東京弁護士会

憲法記念日にあたっての会長談話

2020年05月03日

東京弁護士会 会長 冨田 秀実

1 1947(昭和22)年5月3日に日本国憲法は施行されました。
 日本国憲法が施行された当時、我が国は占領下にありましたが、侵略戦争への痛切な反省に立ち、個人の尊厳を根源的な価値として権利・自由を広く擁護することを明確にしたこの憲法は、あまねく国民に受け入れられました。
2 73回目の憲法記念日を迎えた今日、世界中で新型コロナウイルスが猛威を振るい、我が国も、ウイルス感染拡大を阻止するために「緊急事態宣言」が発出されるという未曾有の状況の下にあります。
 憲法は、国に対して、個人の生命・身体・幸福追求の権利を尊重することを求めており、新型コロナウイルスの感染拡大防止対策は、国の重要な責務です。
 そして、根本的な感染防止対策が人と人の接触を極力回避することにある以上、国や地方公共団体が、個人に対して外出しないよう求め、事業者に対して営業しないよう求めることも、ある程度はやむを得ません。
 しかし同時に、憲法は生存権・子どもの学習権・営業の自由・移動の自由・財産権等を市民に保障しており、今回のような感染症が蔓延する緊急事態においても、その制限は必要最小限度に留められなければなりません。
 このような状況においては、特に、制約が必要最小限度であるか否か、自分の行動をどのように決定するかなどの問題について、市民が冷静で正しい判断をすることが極めて重要であり、そのために必要な情報を、国、地方公共団体、そしてメディアから迅速かつ十分に享受できる「知る権利」の保障が一層強く求められます。
 また、「自粛」の名の下に、個人や事業者が経済的苦境を一方的に強いられることも、市民の生存権や営業の自由、財産権の観点からはあってはならないことであり、立法及び行政において、可能な限り直接的な補償や経済的援助を提供することが早急に求められています。
3 他方で、このような状況にあっても、感染のリスクにさらされながら社会のインフラを維持するための職務に従事している方々、とりわけ医療の現場で、自ら感染の危険性にさらされながら治療にあたっておられる医療関係者の方々がいらっしゃいます。
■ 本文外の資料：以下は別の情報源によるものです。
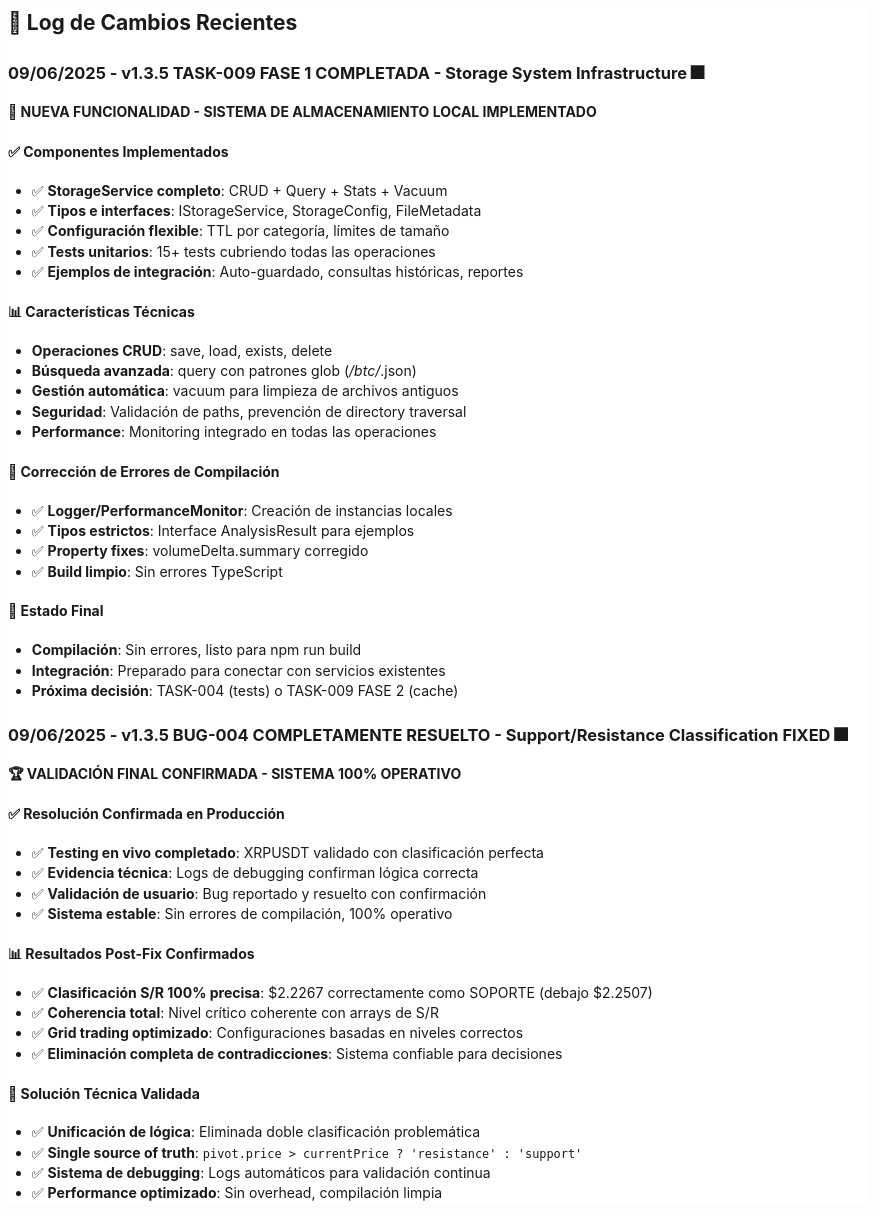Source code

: ## 📝 Log de Cambios Recientes

### 09/06/2025 - **v1.3.5 TASK-009 FASE 1 COMPLETADA - Storage System Infrastructure** 🎆
**🎯 NUEVA FUNCIONALIDAD - SISTEMA DE ALMACENAMIENTO LOCAL IMPLEMENTADO**

#### **✅ Componentes Implementados**
- ✅ **StorageService completo**: CRUD + Query + Stats + Vacuum
- ✅ **Tipos e interfaces**: IStorageService, StorageConfig, FileMetadata
- ✅ **Configuración flexible**: TTL por categoría, límites de tamaño
- ✅ **Tests unitarios**: 15+ tests cubriendo todas las operaciones
- ✅ **Ejemplos de integración**: Auto-guardado, consultas históricas, reportes

#### **📊 Características Técnicas**
- **Operaciones CRUD**: save, load, exists, delete
- **Búsqueda avanzada**: query con patrones glob (*/btc/*.json)
- **Gestión automática**: vacuum para limpieza de archivos antiguos
- **Seguridad**: Validación de paths, prevención de directory traversal
- **Performance**: Monitoring integrado en todas las operaciones

#### **🔧 Corrección de Errores de Compilación**
- ✅ **Logger/PerformanceMonitor**: Creación de instancias locales
- ✅ **Tipos estrictos**: Interface AnalysisResult para ejemplos
- ✅ **Property fixes**: volumeDelta.summary corregido
- ✅ **Build limpio**: Sin errores TypeScript

#### **🎯 Estado Final**
- **Compilación**: Sin errores, listo para npm run build
- **Integración**: Preparado para conectar con servicios existentes
- **Próxima decisión**: TASK-004 (tests) o TASK-009 FASE 2 (cache)

### 09/06/2025 - **v1.3.5 BUG-004 COMPLETAMENTE RESUELTO - Support/Resistance Classification FIXED** 🎆
**🏆 VALIDACIÓN FINAL CONFIRMADA - SISTEMA 100% OPERATIVO**

#### **✅ Resolución Confirmada en Producción**
- ✅ **Testing en vivo completado**: XRPUSDT validado con clasificación perfecta
- ✅ **Evidencia técnica**: Logs de debugging confirman lógica correcta
- ✅ **Validación de usuario**: Bug reportado y resuelto con confirmación
- ✅ **Sistema estable**: Sin errores de compilación, 100% operativo

#### **📊 Resultados Post-Fix Confirmados**
- ✅ **Clasificación S/R 100% precisa**: $2.2267 correctamente como SOPORTE (debajo $2.2507)
- ✅ **Coherencia total**: Nivel crítico coherente con arrays de S/R
- ✅ **Grid trading optimizado**: Configuraciones basadas en niveles correctos
- ✅ **Eliminación completa de contradicciones**: Sistema confiable para decisiones

#### **🔧 Solución Técnica Validada**
- ✅ **Unificación de lógica**: Eliminada doble clasificación problemática
- ✅ **Single source of truth**: `pivot.price > currentPrice ? 'resistance' : 'support'`
- ✅ **Sistema de debugging**: Logs automáticos para validación continua
- ✅ **Performance optimizado**: Sin overhead, compilación limpia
私たち東京弁護士会は、これらの方々に心から敬意を表します。
 また、医療関係者やそのご家族、そして感染された方やそのご家族などがいわれのない差別的言動にさらされていると報道されています。外出自粛に伴い、家庭内のDVや虐待の増加も懸念されます。
 私たちは、これらの不当な差別や暴力の被害を受けている方々を支援し救済するため、弁護士紹介センター、子どもの人権110番等の電話相談で、市民の皆様からの相談を受け付けています。
4 私たち東京弁護士会及び所属弁護士は、今こそ、個人の尊厳という憲法の基本理念のもとで、人権の護り手として、市民の皆様に寄り添い、苦難を取り除き困難を乗り越えるための必要な法的支援を提供するなど、その期待される役割を全うして、よりいっそう邁進いたします。